Tan Chee Hoe & Sons Sdn Bhd and Hotel Grand Central Limited — which together hold a 72.65% stake in Grand Central — are offering 46 sen per share to other shareholders, according to their offer letter. The offer price represents a premium of 28% from the last closing price.
The company has been loss-making and its ageing hotels require refurbishment, it noted.
“We are of the opinion that privatising [Grand Central] will provide us with better flexibility to manage the business and operations, without the need to comply with listing requirements as a public listed company,” said the letter signed by Tan Eng How and Hui Chiu Fung.
Tan is the executive director of Grand Central while Hui represented Hotel Grand Central Limited.

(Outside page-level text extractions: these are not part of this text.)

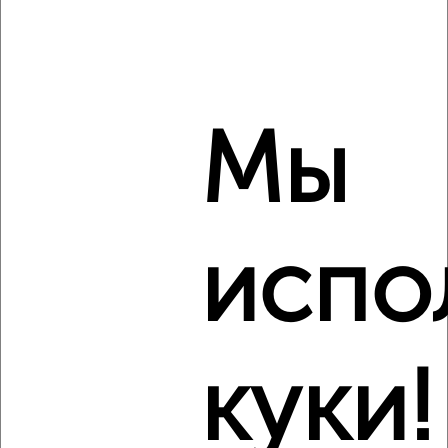
₽
₽
500 000
27 800
за м²
Ленинский район, Гафурова 16
Мы
5
испо
Комната в коммуналке, 9м², 5/5 этаж
₽
₽
330 000
36 700
за м²
Ленинский район, Ватутина 50
Виртуальные 3D-туры по музеям и объектам
куки!
культуры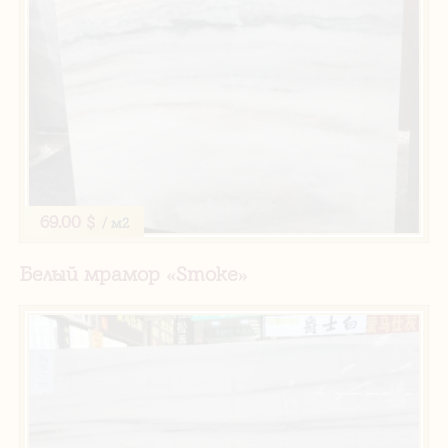
69.00 $
/ м2
Белый мрамор «Smoke»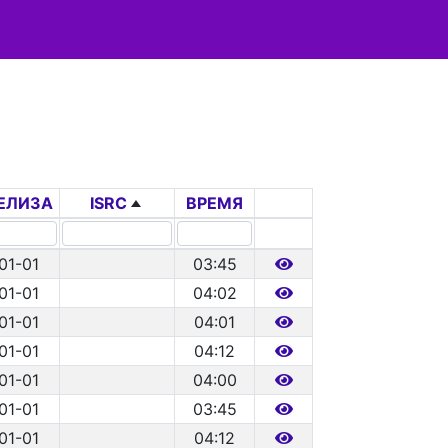
РЕЛИЗА
ISRC
ВРЕМЯ
01-01
03:45
01-01
04:02
01-01
04:01
01-01
04:12
01-01
04:00
01-01
03:45
01-01
04:12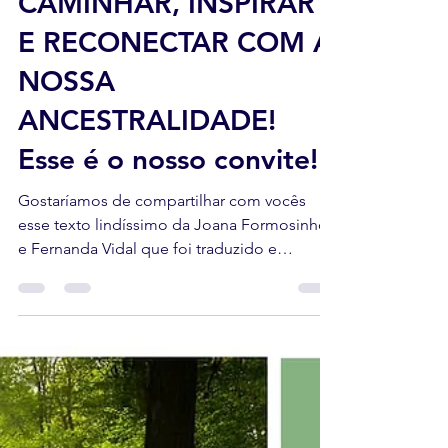
CAMINHAR, INSPIRAR
E RECONECTAR COM A
NOSSA
ANCESTRALIDADE!
Esse é o nosso convite!
Gostaríamos de compartilhar com vocês
esse texto lindíssimo da Joana Formosinho
e Fernanda Vidal que foi traduzido e
inspirado no texto...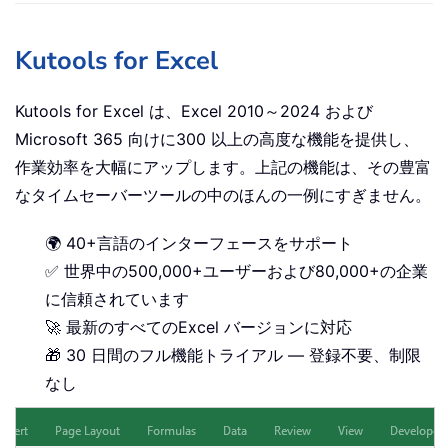
Kutools for Excel
Kutools for Excel は、Excel 2010～2024 および
Microsoft 365 向けに300 以上の高度な機能を提供し、
作業効率を大幅にアップします。上記の機能は、その豊富
なタイムセーバーツールの中のほんの一例にすぎません。
🌍 40+言語のインターフェースをサポート
✅ 世界中の500,000+ユーザーおよび80,000+の企業
に信頼されています
🚀 最新のすべてのExcel バージョンに対応
🎁 30 日間のフル機能トライアル — 登録不要、制限
なし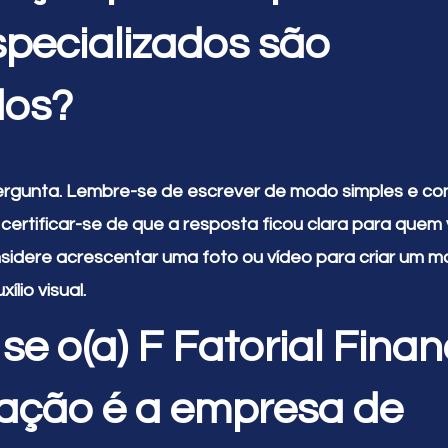
pecializados são
dos?
ergunta. Lembre-se de escrever de modo simples e con
certificar-se de que a resposta ficou clara para quem v
onsidere acrescentar uma foto ou vídeo para criar um m
lio visual.
se o(a) F Fatorial Fina
ação é a empresa de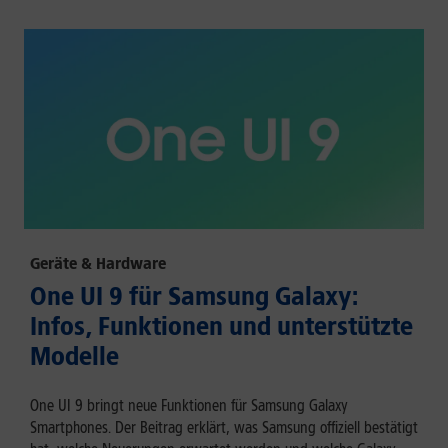
Geräte & Hardware
One UI 9 für Samsung Galaxy:
Infos, Funktionen und unterstützte
Modelle
One UI 9 bringt neue Funktionen für Samsung Galaxy
Smartphones. Der Beitrag erklärt, was Samsung offiziell bestätigt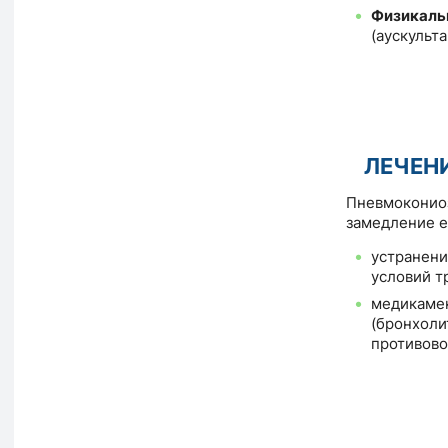
Физикаль
(аускульта
ЛЕЧЕН
Пневмокониоз
замедление е
устранени
условий тр
медикамен
(бронхоли
противово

Grand Central has been in the red for the past 10 consecutive years and the company has not declared any dividend since 2019. For the first quarter ended March 31, 2024 (1QFY2024), it booked a net loss of RM3.27 million while revenue declined 14.8% year-on-year to RM4.77 million.
Shares of the usually little-traded Grand Central have remained largely unchanged so far this year and were last traded at 37 sen before the suspension. The company owns five hotels, including the 309-room Hotel Grand Continental Kuala Lumpur, according to its annual report.
The five hotels owned by Grand Central have an average building age of 31 years and recorded a low occupancy rate averaging 24% between January and May.
“Given the conditions of these hotels, a refurbishment is necessary to maintain standards and attract guests to improve the financial performance” of Grand Central, Tan and Hui said. However, they flagged rising labour costs and goods, as well as new supply and intense competition.
The upcoming performance and earnings visibility would remain “tough moving forward,” they said, adding that the delisting would also cut costs and savings would be ploughed back into refurbishment of the hotels.
Further, Grand Central shares have been thinly traded, with average monthly trading volume of about 180,000 shares for the past one year. Given the limited trading activity, the exit offer also provides opportunity for minority shareholders to immediately realise gains, it said.